_Recorded information_

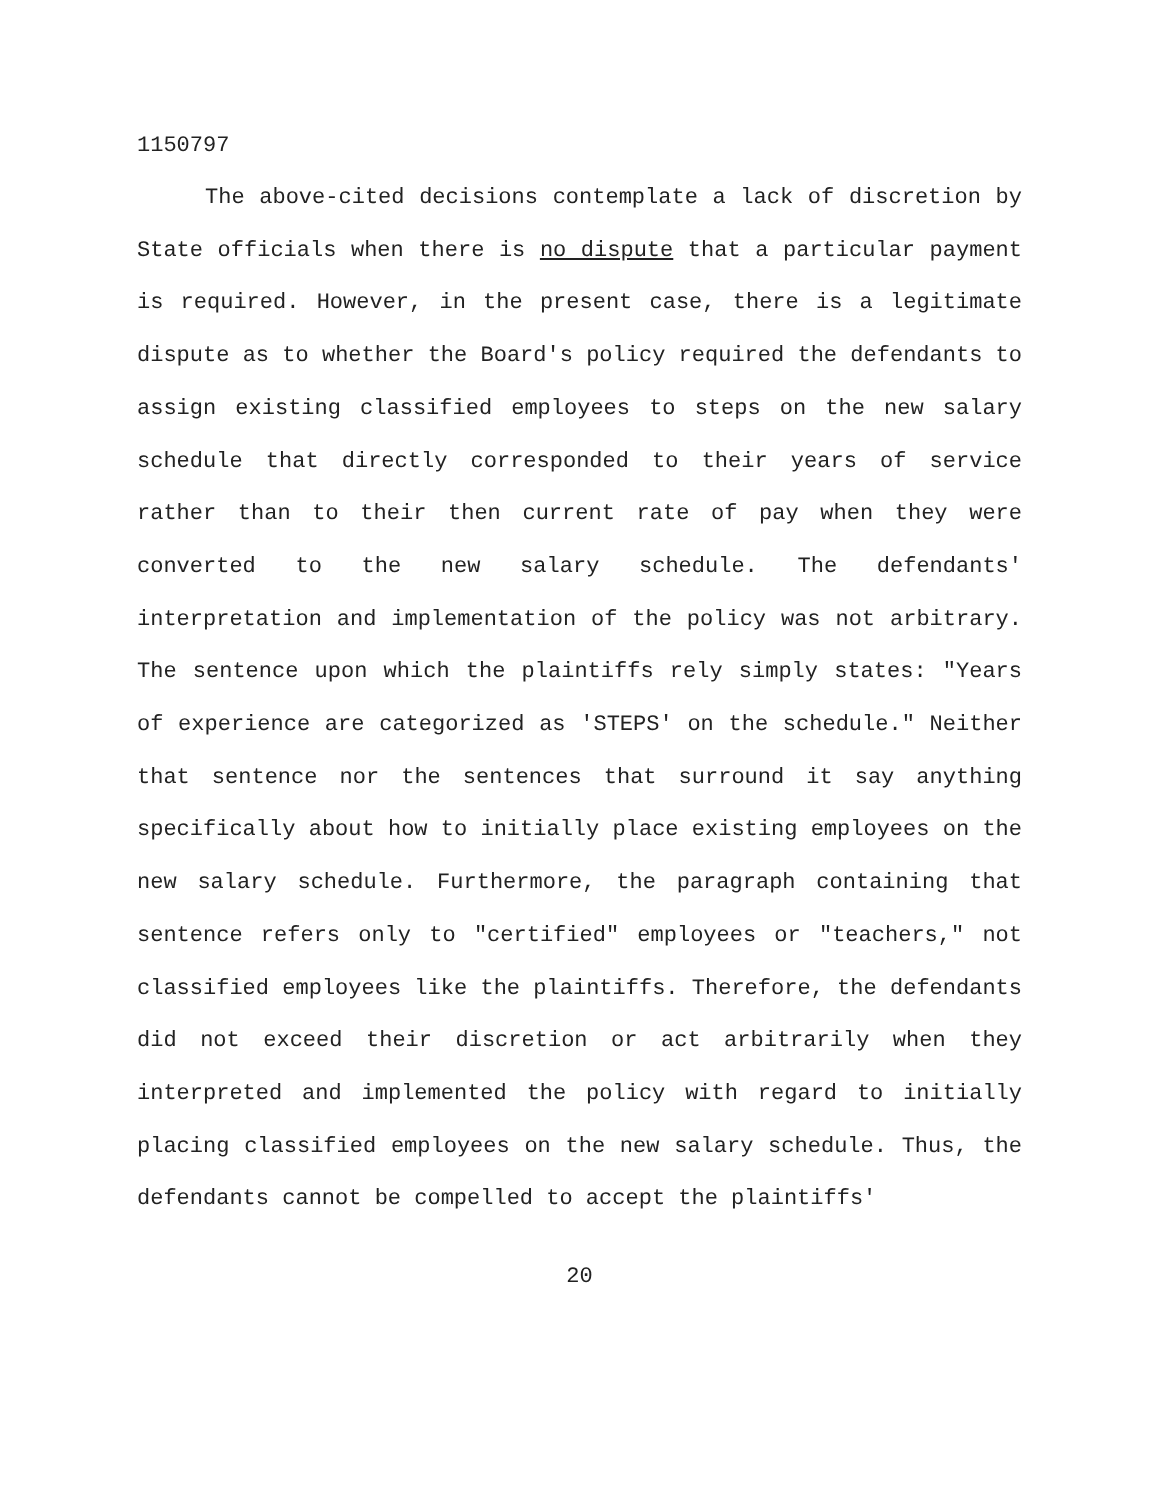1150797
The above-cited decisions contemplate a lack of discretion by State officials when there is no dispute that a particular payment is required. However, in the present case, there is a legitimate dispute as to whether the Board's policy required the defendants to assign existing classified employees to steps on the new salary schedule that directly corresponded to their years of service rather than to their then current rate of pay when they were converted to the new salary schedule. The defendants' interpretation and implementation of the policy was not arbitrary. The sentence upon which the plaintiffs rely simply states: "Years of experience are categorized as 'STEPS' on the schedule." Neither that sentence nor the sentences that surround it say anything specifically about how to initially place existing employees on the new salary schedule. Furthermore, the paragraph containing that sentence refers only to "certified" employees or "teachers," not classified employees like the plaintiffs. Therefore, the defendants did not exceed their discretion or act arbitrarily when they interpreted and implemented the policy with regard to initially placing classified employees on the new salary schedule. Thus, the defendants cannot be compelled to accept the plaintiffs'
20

_Exercise details_
Write down the full listing above exactly as it is, except for any images.

_Written answer_
1150797
The above-cited decisions contemplate a lack of discretion by State officials when there is no dispute that a particular payment is required. However, in the present case, there is a legitimate dispute as to whether the Board's policy required the defendants to assign existing classified employees to steps on the new salary schedule that directly corresponded to their years of service rather than to their then current rate of pay when they were converted to the new salary schedule. The defendants' interpretation and implementation of the policy was not arbitrary. The sentence upon which the plaintiffs rely simply states: "Years of experience are categorized as 'STEPS' on the schedule." Neither that sentence nor the sentences that surround it say anything specifically about how to initially place existing employees on the new salary schedule. Furthermore, the paragraph containing that sentence refers only to "certified" employees or "teachers," not classified employees like the plaintiffs. Therefore, the defendants did not exceed their discretion or act arbitrarily when they interpreted and implemented the policy with regard to initially placing classified employees on the new salary schedule. Thus, the defendants cannot be compelled to accept the plaintiffs'
20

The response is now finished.